For STEP’s Project Coordinator, Professor Simon G Potts of Reading University in the United Kingdom, the importance of this research for human wellbeing can not be overstated. “We looked at all the main European crops and found that those which provide most of the micronutrients – the vitamins and minerals in our diet, the things that are really important for human health – are almost all insect-pollinated”, he says. “The link is clear: healthy pollinators, healthy pollination, healthy human diet,” he adds.
With more than a year still to run, the project has already yielded a number of benefits. “First of all,” says Professor Potts, “by enabling the first proper quantitative assessment of how bad the declines are in various pollinators and plants across Europe, the STEP project has helped frame the challenge.”
Another major output (“one which genuinely surprised me”, comments Professor Potts) has been the discovery that honey bees are not, as is widely assumed, the main providers of pollination in Europe. “Honey bees are important, but it is really the wild insects that are the main pollinators of our crops and therefore have the main economic value,” he explains.
Other important findings highlighted by Professor Potts include confirmation that, again contrary to popular opinion, ‘agri-environment’ schemes, in which farmers are paid for delivering environmental benefits rather than producing food, for example by planting flower strips, “can work fantastically well for pollinators.”
The STEP team has also shown that individual drivers of pollinator decline, such as habitat loss, disease, pesticide use and pollution, pests, pathogens or invasive species, need to be studied for their combined effects rather than individual impact. “Most bees can tolerate a low level of a pesticide, for example,” explains Professor Potts, “or a low level of a virus. But put those two low levels together and it can be absolutely devastating. If we just study one factor, we are probably not going to find the answers.”

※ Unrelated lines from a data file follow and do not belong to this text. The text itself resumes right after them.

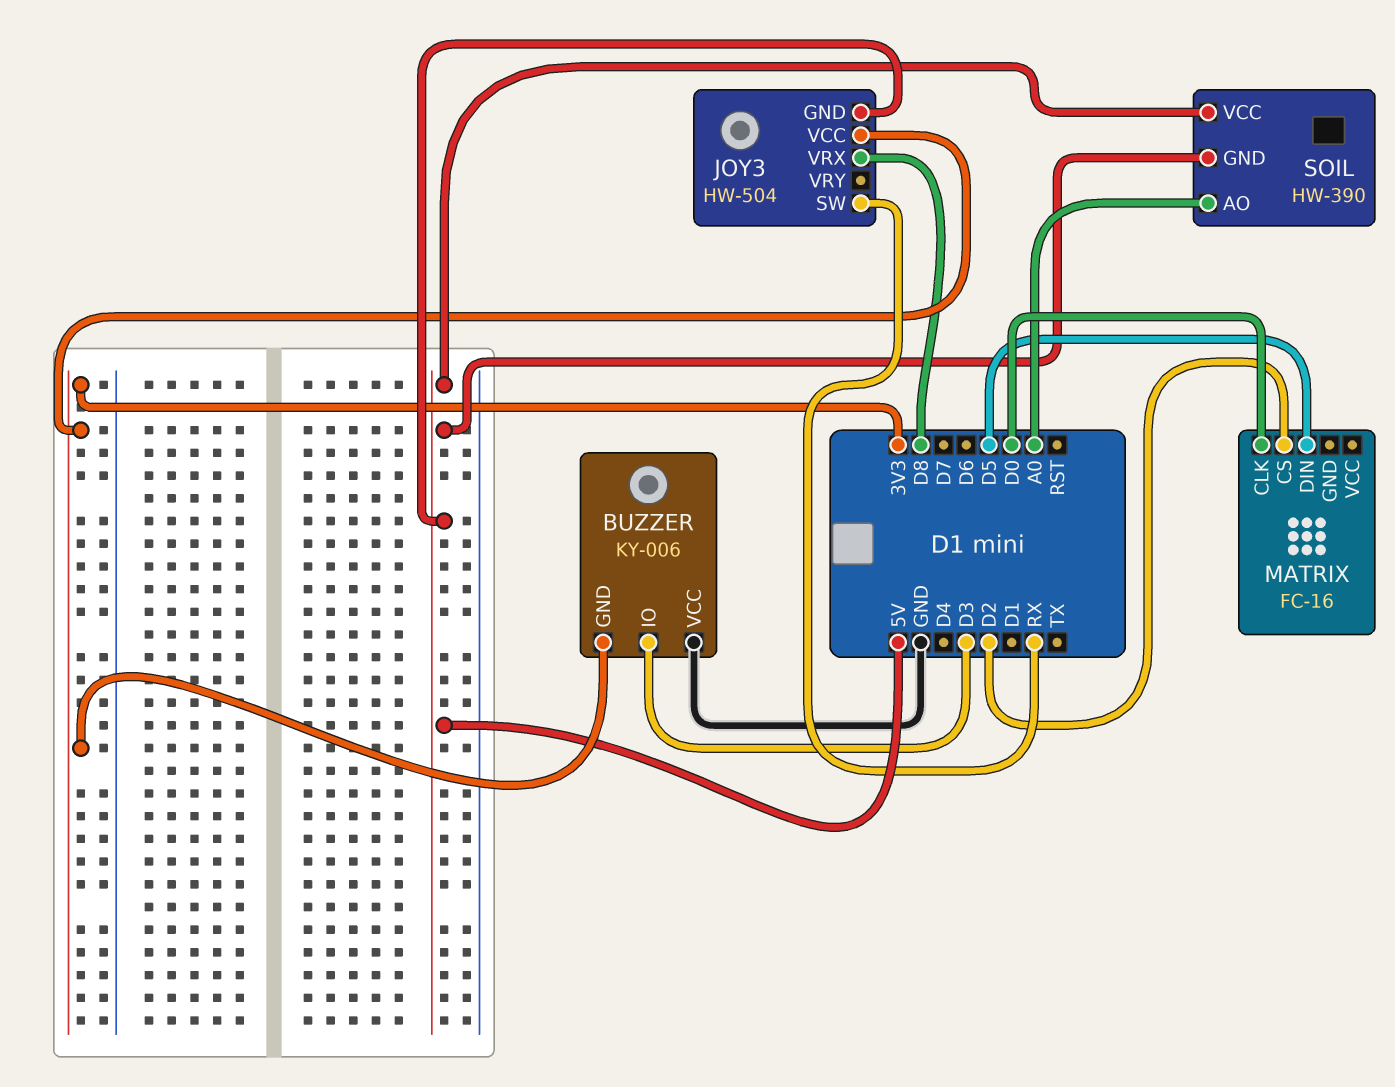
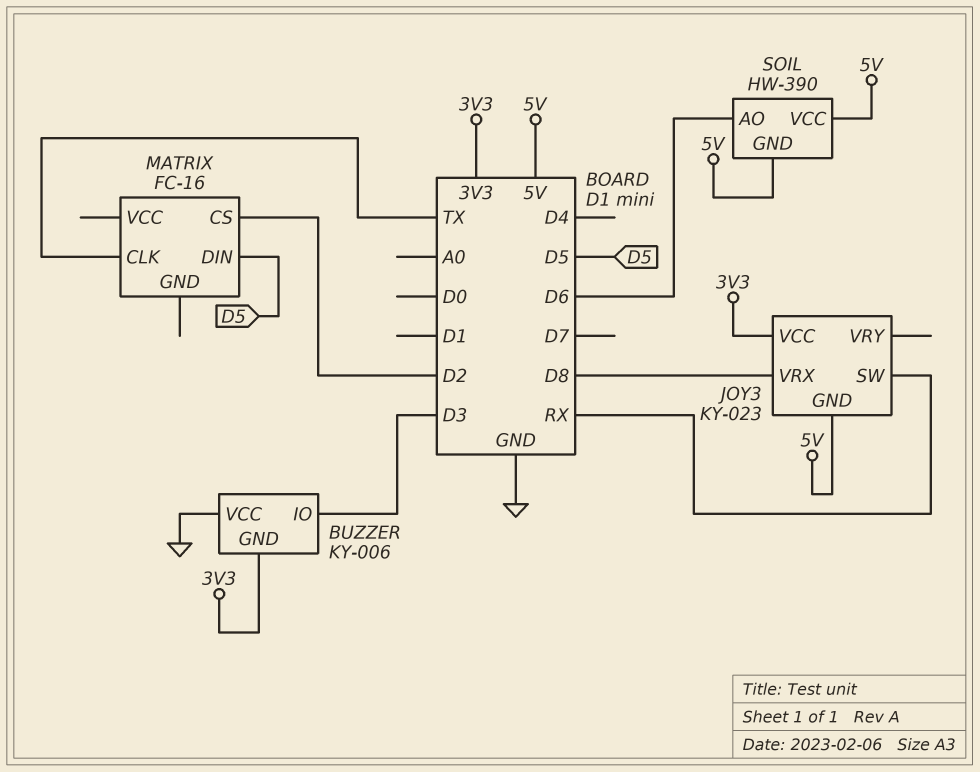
JOY3: HW-504 -> KY-023
MATRIX pin CLK: D0 -> TX
SOIL pin AO: A0 -> D6

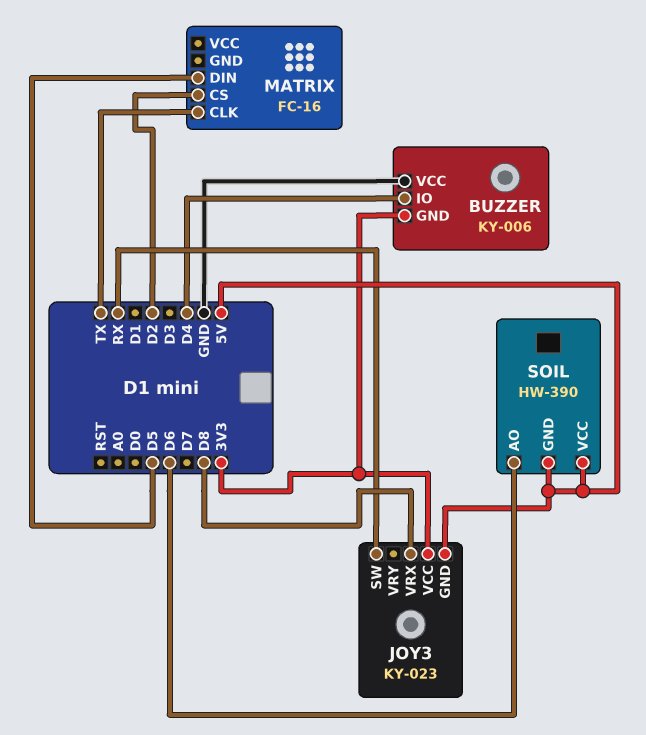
BUZZER pin IO: D3 -> D4

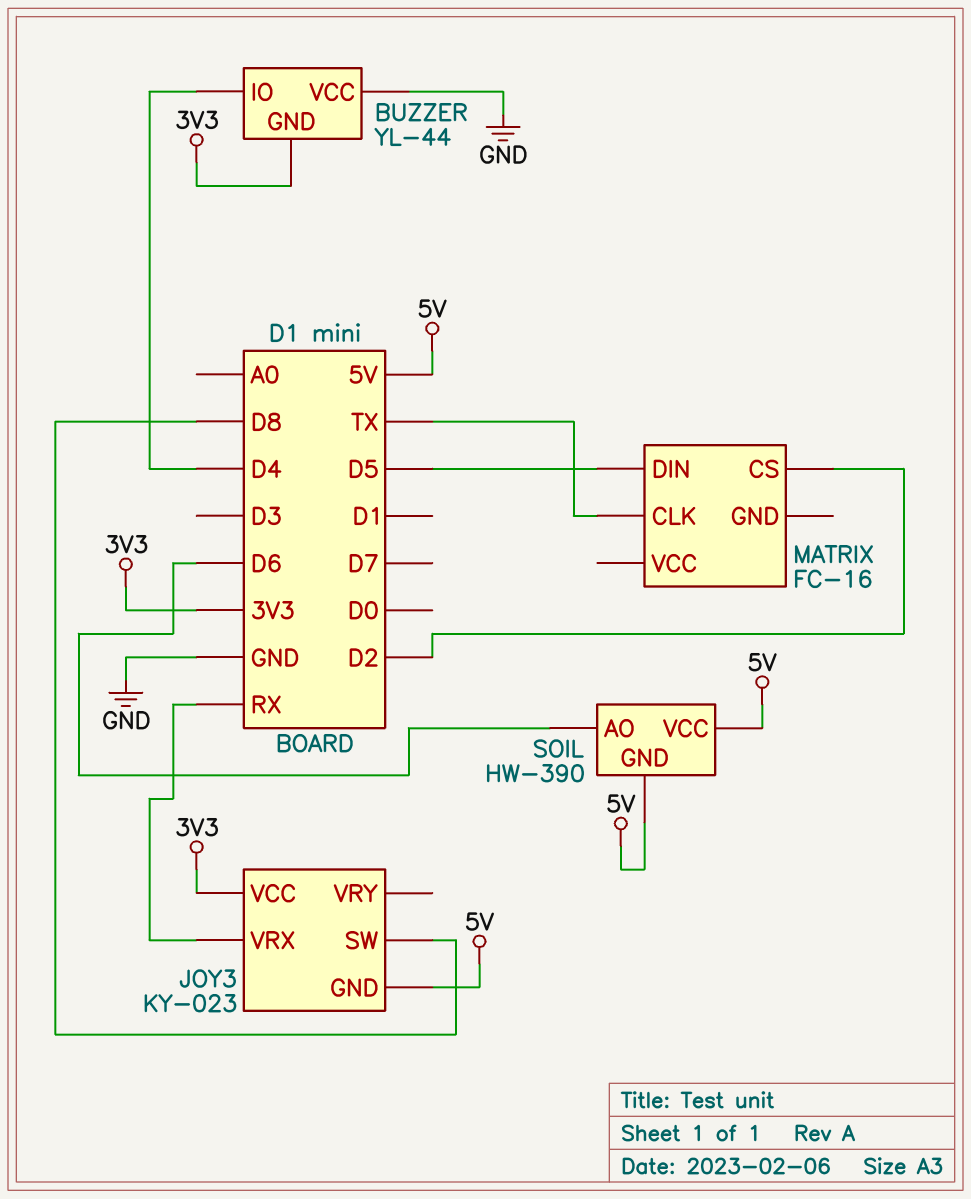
BUZZER: KY-006 -> YL-44
JOY3 pin SW: RX -> D8
JOY3 pin VRX: D8 -> RX

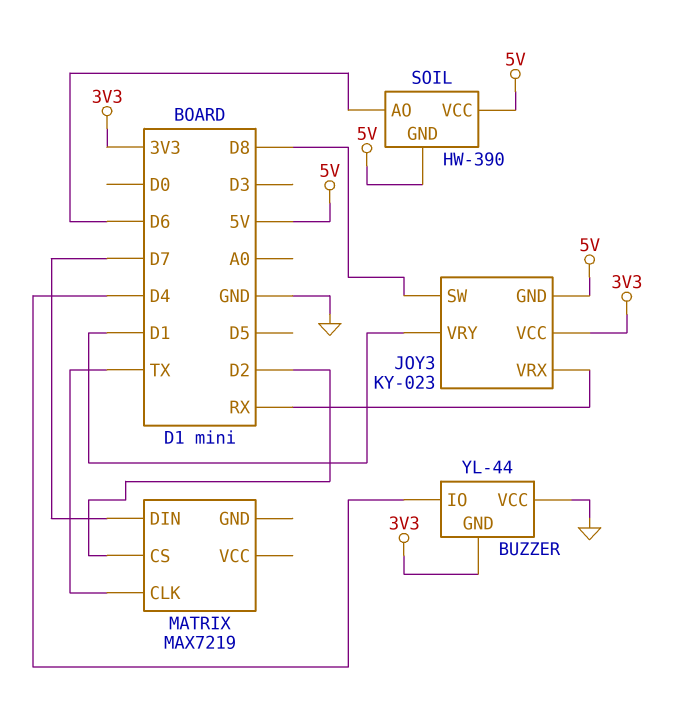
JOY3 pin VRY: none -> D1
MATRIX: FC-16 -> MAX7219
MATRIX pin DIN: D5 -> D7

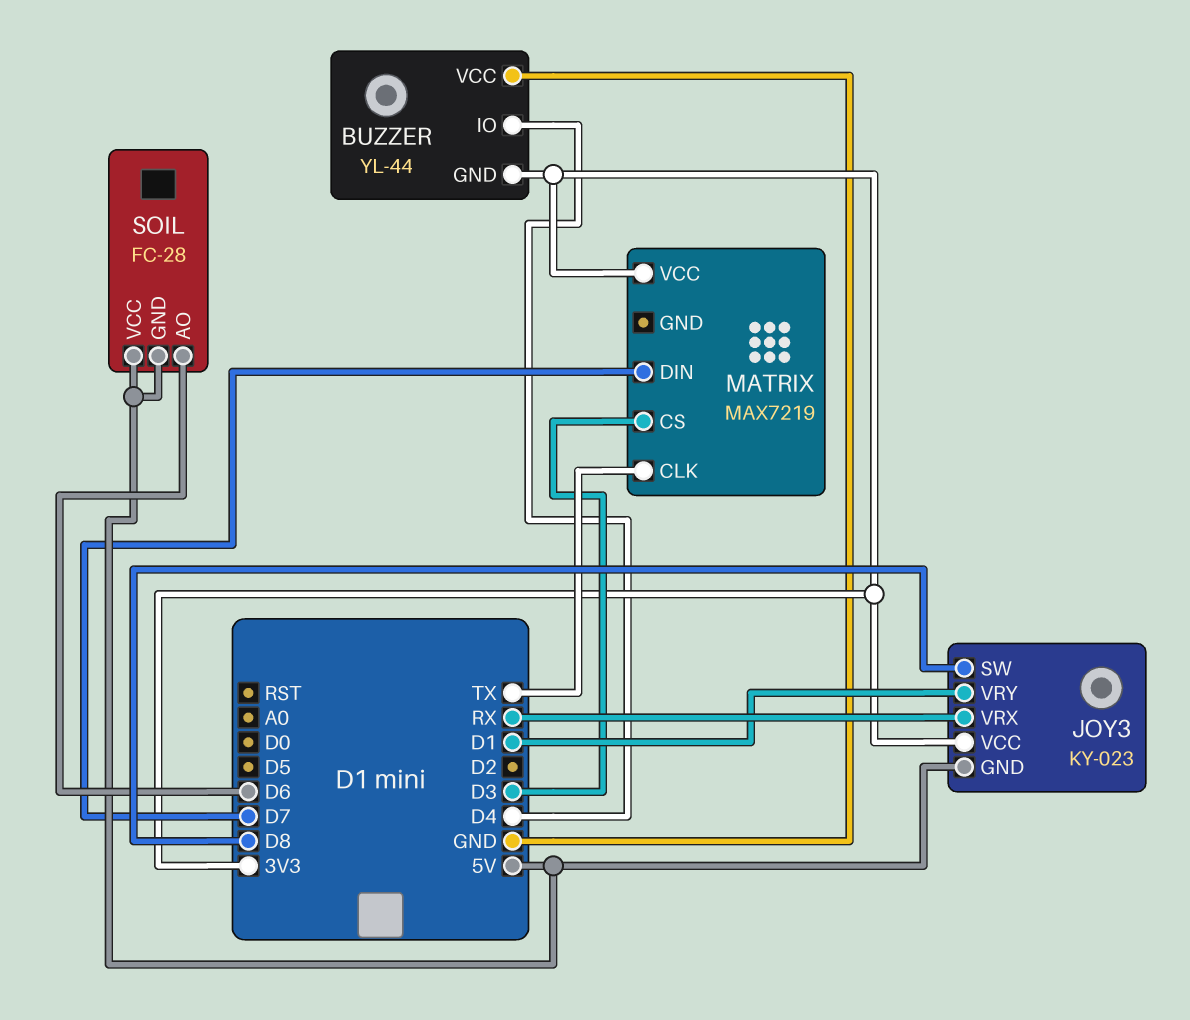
MATRIX pin CS: D2 -> D3
MATRIX pin VCC: none -> 3V3
SOIL: HW-390 -> FC-28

When it comes to informing future policy, Professor Potts identifies three main areas to which STEP could contribute. The first is having the role of pollinators properly recognised. “Nobody questions fertilisers or machinery as essential inputs into growing food, but pollinators are just not on the list,” he says.
“Getting policies that explicitly recognise this would be a big step forward.” The second is highlighting the need for a long-term strategy for all pesticides, rather than only focusing on individual categories, as recently happened with neonicotinoids, a relatively new group of insecticides which have been associated with a decline in bee populations. The third is the chance to use the ‘flagship example’ of pollination to demonstrate that biodiversity is not just important for its own inherent value, but for the tangible economic benefits it provides – its so-called ‘ecosystem services’.